While testing my new register allocators on some test-cases, I've
noticed that LLVM misses sometimes some optimization opportunities:

1) LocalSpiller::RewriteMBB seems not to propagate the information
about e.g. Spills between MBBs.In many cases, where MBB B1 has only
one predecessor MBB B2, B1 could reuse the information about the
physical registers that are in the live-out set of B2. This could help
to e.g. eliminate some useless reloads from spill slots, if the value
is available on the required physical register already. For example,
in the example below, the marked "movl 12(%esp), %ecx" instruction
could be eliminated.

.LBB2_2: # bb31
        movl 12(%esp), %ecx
        movl 8(%esp), %eax
        cmpl $0, up+28(%eax,%ecx,4)
        je .LBB2_9 # bb569
.LBB2_3: # bb41 ; <--- bb31 is the only predecessor of bb41
        movl 12(%esp), %ecx ; <--- This could be eliminated!!!
        movl 4(%esp), %eax
        cmpl $0, down(%eax,%ecx,4)
        je .LBB2_9 # bb569

It is also worth mentioning, that currently reloads from spill slots
are not recorded in the Spills set using the addAvailable method, as
far as I can see. Wouldn't it make sense?
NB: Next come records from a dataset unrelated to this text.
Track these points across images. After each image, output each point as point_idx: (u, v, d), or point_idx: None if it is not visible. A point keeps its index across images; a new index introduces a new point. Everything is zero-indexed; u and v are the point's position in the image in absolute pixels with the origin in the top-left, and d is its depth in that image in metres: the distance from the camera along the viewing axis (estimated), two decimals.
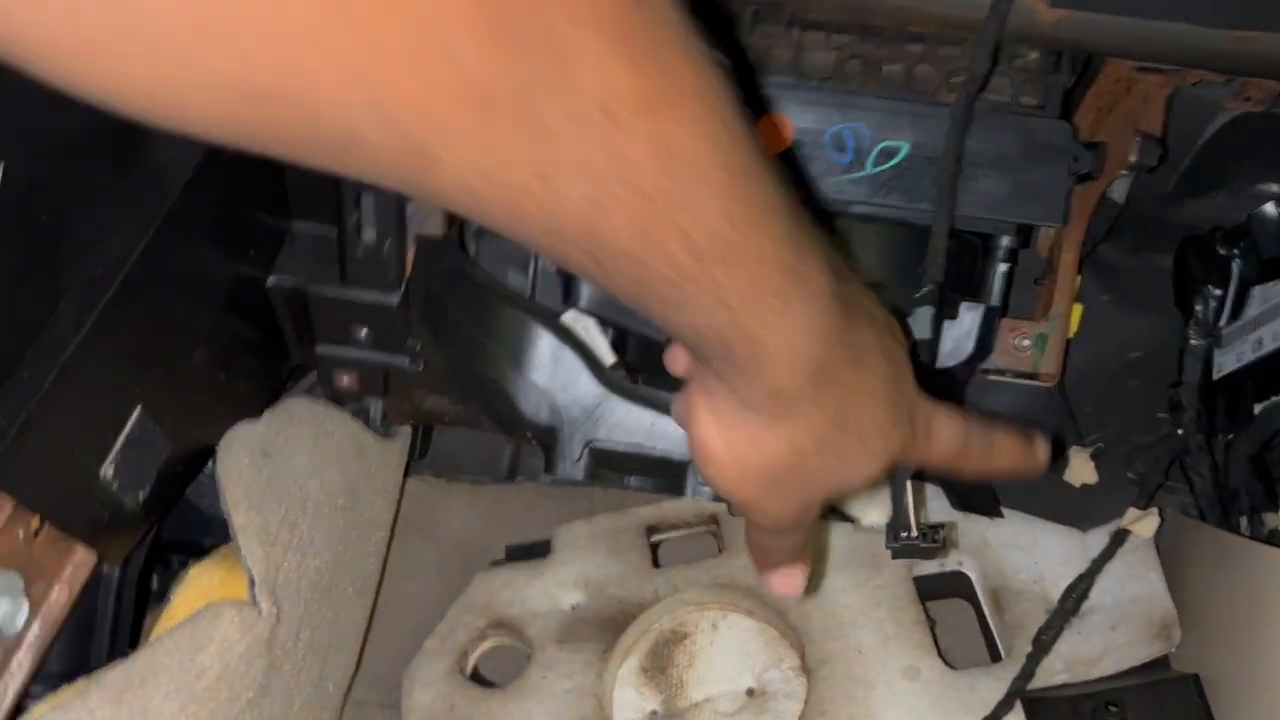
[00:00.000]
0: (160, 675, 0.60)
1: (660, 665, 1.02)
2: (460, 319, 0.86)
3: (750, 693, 0.99)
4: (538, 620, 1.02)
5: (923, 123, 0.88)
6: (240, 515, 0.69)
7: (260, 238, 0.76)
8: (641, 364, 0.97)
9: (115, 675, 0.59)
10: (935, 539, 0.72)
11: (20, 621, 0.63)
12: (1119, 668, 0.95)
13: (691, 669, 1.01)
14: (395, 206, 0.73)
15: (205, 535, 0.81)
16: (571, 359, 0.91)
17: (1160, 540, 0.99)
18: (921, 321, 0.80)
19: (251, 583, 0.68)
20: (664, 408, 0.92)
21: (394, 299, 0.76)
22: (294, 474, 0.77)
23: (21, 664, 0.63)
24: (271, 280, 0.76)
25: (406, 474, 1.07)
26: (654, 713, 0.99)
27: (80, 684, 0.60)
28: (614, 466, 0.93)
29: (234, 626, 0.64)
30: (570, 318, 0.95)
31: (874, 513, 1.05)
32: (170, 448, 0.69)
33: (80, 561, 0.64)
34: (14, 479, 0.58)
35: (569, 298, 0.94)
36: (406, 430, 1.01)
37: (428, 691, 0.99)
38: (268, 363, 0.83)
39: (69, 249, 0.60)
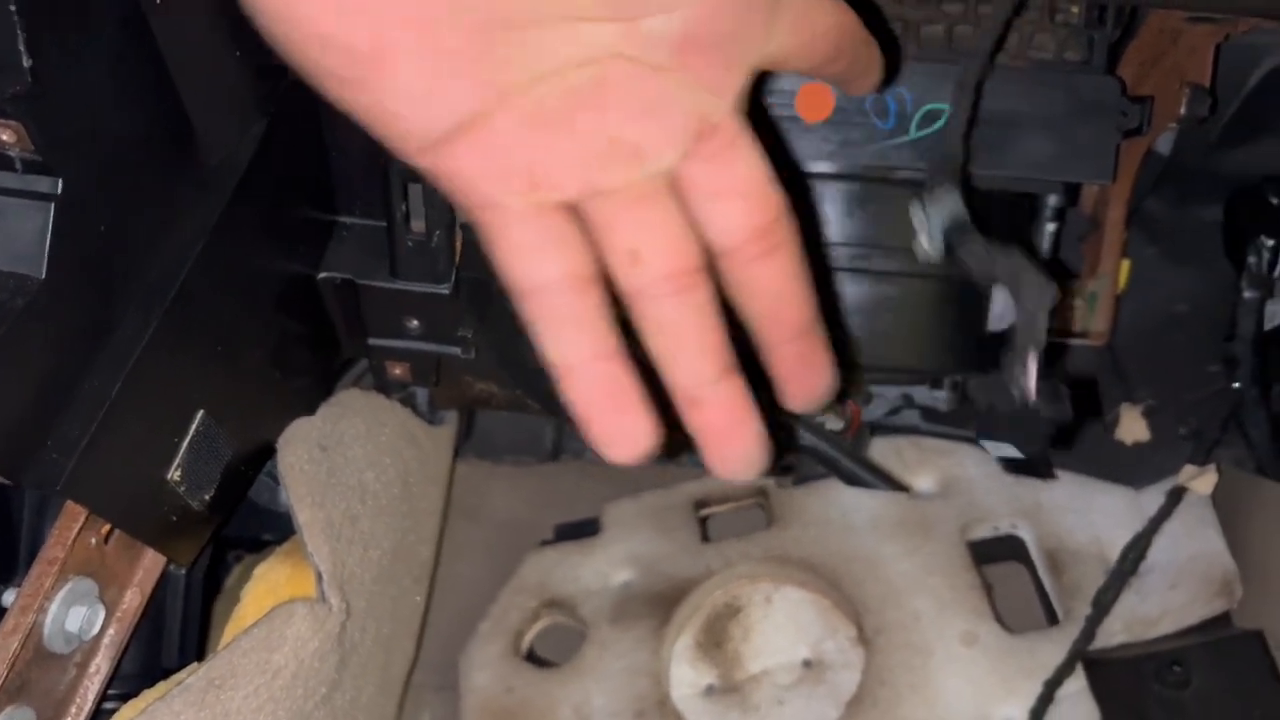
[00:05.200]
0: (239, 677, 0.60)
1: (715, 640, 1.02)
2: (507, 302, 0.85)
3: (807, 664, 0.99)
4: (590, 599, 1.02)
5: (965, 85, 0.86)
6: (305, 512, 0.69)
7: (309, 233, 0.76)
8: None
9: (196, 680, 0.60)
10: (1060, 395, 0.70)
11: (97, 626, 0.63)
12: (1179, 626, 0.94)
13: (747, 642, 1.01)
14: (443, 197, 0.72)
15: (262, 530, 0.82)
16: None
17: (1218, 496, 0.98)
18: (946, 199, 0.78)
19: (320, 579, 0.68)
20: None
21: (445, 289, 0.76)
22: (351, 467, 0.77)
23: (99, 668, 0.64)
24: (321, 275, 0.76)
25: (454, 458, 1.08)
26: (710, 687, 1.00)
27: (162, 687, 0.60)
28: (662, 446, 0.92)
29: (306, 624, 0.64)
30: None
31: (924, 480, 1.04)
32: (233, 448, 0.70)
33: (150, 565, 0.65)
34: (86, 488, 0.58)
35: None
36: (454, 415, 1.01)
37: (484, 673, 0.99)
38: (320, 357, 0.83)
39: (129, 258, 0.60)
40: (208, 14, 0.62)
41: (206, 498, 0.68)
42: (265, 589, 0.70)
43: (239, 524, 0.82)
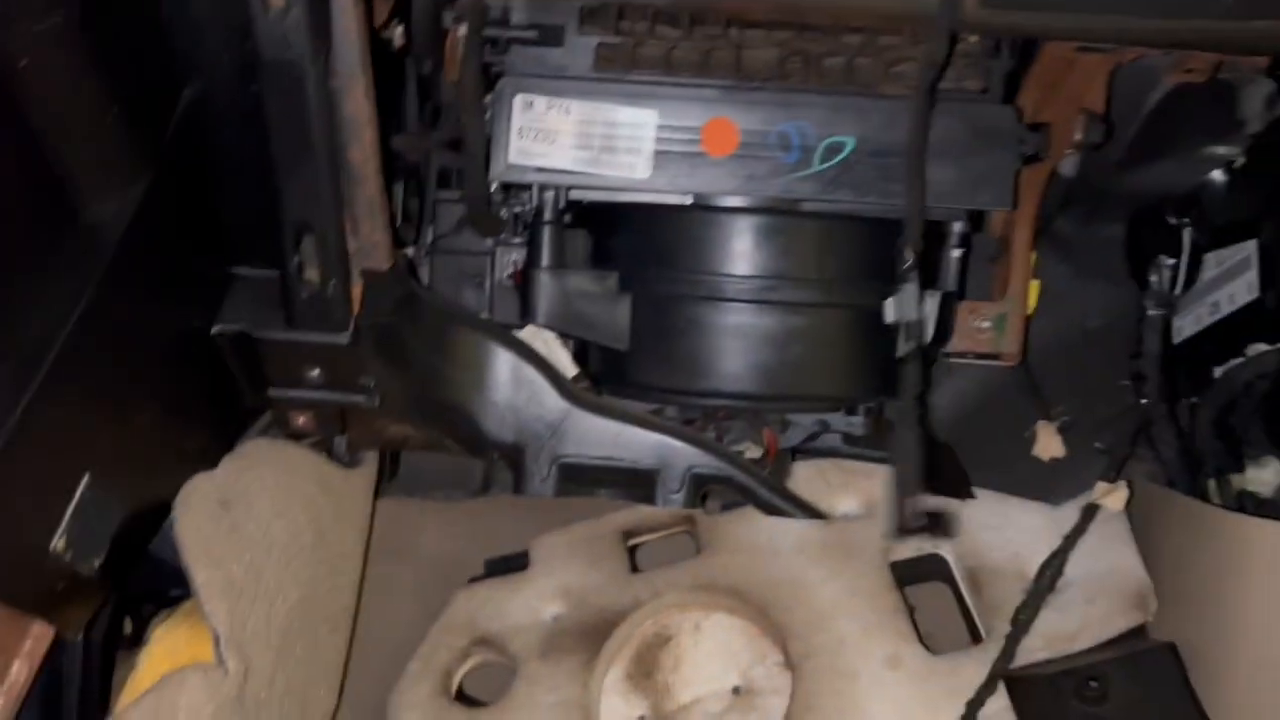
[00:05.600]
0: None
1: (646, 670, 1.02)
2: (416, 347, 0.85)
3: (736, 691, 1.00)
4: (520, 635, 1.02)
5: (867, 116, 0.88)
6: (201, 572, 0.68)
7: (202, 287, 0.75)
8: (604, 374, 0.97)
9: None
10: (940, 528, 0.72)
11: None
12: (1098, 640, 0.96)
13: (677, 672, 1.01)
14: (337, 245, 0.72)
15: (169, 585, 0.80)
16: (533, 375, 0.90)
17: (1132, 510, 1.00)
18: (907, 300, 0.79)
19: (217, 641, 0.67)
20: (629, 418, 0.92)
21: (343, 338, 0.75)
22: (256, 520, 0.76)
23: None
24: (216, 328, 0.75)
25: (377, 496, 1.07)
26: (642, 718, 1.00)
27: None
28: (583, 480, 0.92)
29: (199, 691, 0.63)
30: (529, 333, 0.94)
31: (847, 502, 1.05)
32: (124, 511, 0.68)
33: (39, 635, 0.63)
34: None
35: (527, 312, 0.93)
36: (373, 456, 1.00)
37: (414, 714, 0.98)
38: (220, 410, 0.82)
39: (3, 321, 0.58)
40: (80, 74, 0.61)
41: (96, 563, 0.67)
42: (163, 652, 0.68)
43: (146, 580, 0.80)
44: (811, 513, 0.95)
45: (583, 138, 0.89)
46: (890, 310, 0.76)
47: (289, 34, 0.63)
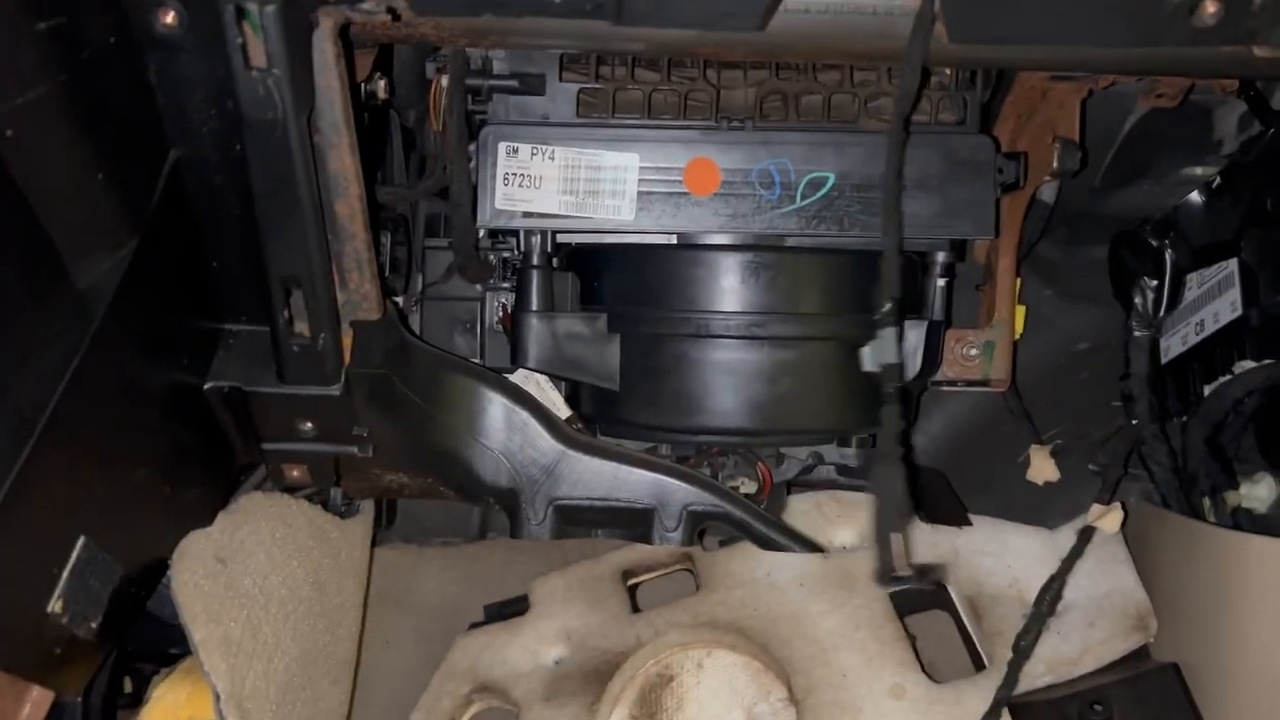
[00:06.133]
0: None
1: (649, 711, 1.01)
2: (408, 396, 0.85)
3: None
4: (522, 680, 1.01)
5: (846, 151, 0.89)
6: (200, 630, 0.68)
7: (193, 344, 0.75)
8: (597, 415, 0.97)
9: None
10: (931, 582, 0.73)
11: None
12: (1100, 663, 0.95)
13: (681, 711, 1.00)
14: (327, 298, 0.72)
15: (168, 644, 0.80)
16: (525, 419, 0.91)
17: (1128, 530, 1.00)
18: (885, 345, 0.80)
19: (217, 699, 0.67)
20: (623, 458, 0.92)
21: (335, 390, 0.76)
22: (253, 575, 0.76)
23: None
24: (208, 385, 0.76)
25: (374, 544, 1.06)
26: None
27: None
28: (580, 522, 0.93)
29: None
30: (520, 376, 0.95)
31: (845, 533, 1.05)
32: (121, 572, 0.68)
33: (37, 700, 0.63)
34: None
35: (517, 356, 0.94)
36: (369, 505, 1.01)
37: None
38: (214, 466, 0.82)
39: None
40: (66, 141, 0.62)
41: (94, 625, 0.67)
42: (163, 711, 0.68)
43: (145, 639, 0.80)
44: (809, 546, 0.95)
45: (567, 182, 0.90)
46: (867, 358, 0.76)
47: (271, 93, 0.64)
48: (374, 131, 0.95)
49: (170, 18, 0.64)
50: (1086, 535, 0.98)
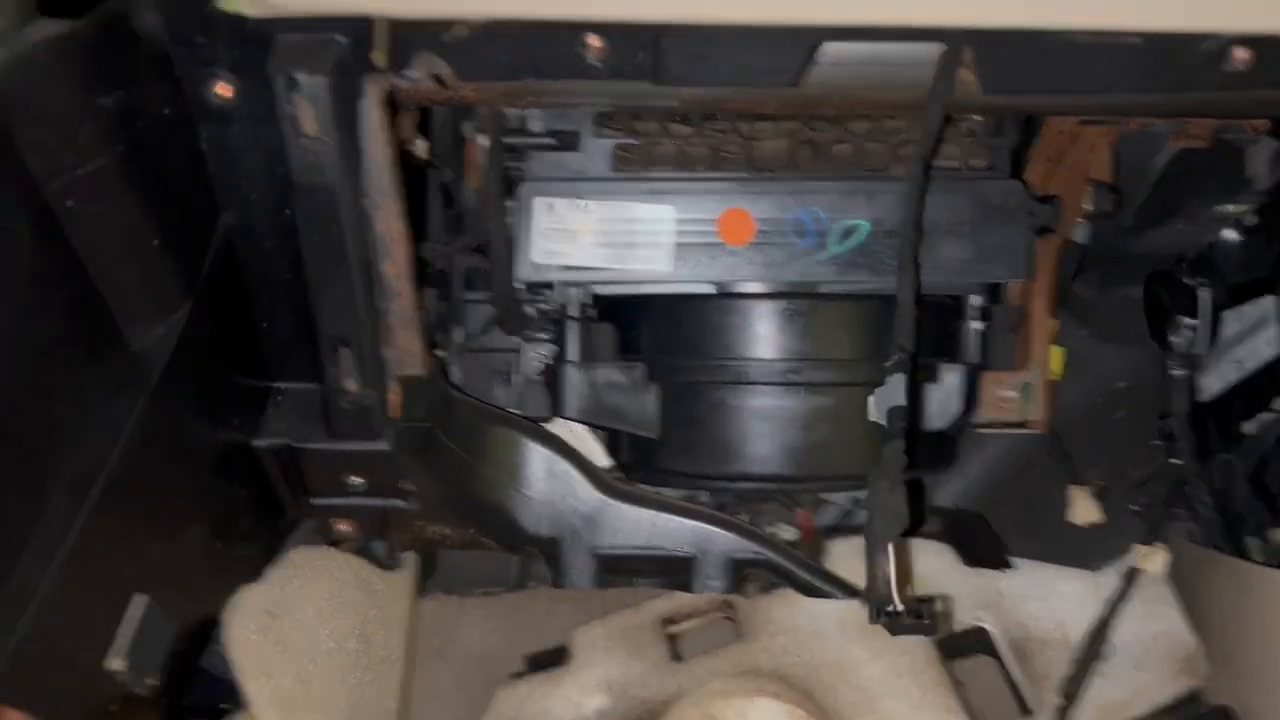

I have the feeling that these improvements are rather easy to achieve
and would not require too much changes to the LocalSpiller. Probably,
we just need to keep the live-out set of the MBB around after
rewriting it, so that its successors can use it in some cases as
initial value for the Spills set.

Any opinions?

2) Moving of sub-expressions from loops and replacement of array
accesses via pointer-based induction variables is also not optimal in
some situations.
   In the example mentioned above, both blocks are executed inside a
loop enclosing them. And they keep evaluating e.g. the
down(%eax,%ecx,4) expression on every iteration. GCC at the same time
hoists this expression outside of the loop and replaces it with a
simple pointer, as you can see below:

        movl -32(%ebp), %edx
        movl 28(%edx), %eax
        testl %eax, %eax
        je .L5

        movl -48(%ebp), %eax
        movl (%eax), %edi
        testl %edi, %edi
        je .L5

To make it possible for you to analyze this test-case, I attach the
source file, the BC file and the output of the code produced by LLVM
and by "GCC -O6".


8q_speed.c.s (10.2 KB)

8q_speed.s.gcc (12.2 KB)

8q_speed.c.bc (4.61 KB)

8q_speed.c (595 Bytes)

Thanks. Can you file bugzilla reports? I'll look at the first one soon.



Please check these Bugzilla entries:

http://llvm.org/bugs/show_bug.cgi?id=3495 (LocalSpiller problems)

http://llvm.org/bugs/show_bug.cgi?id=3496 (Loop optimization problems)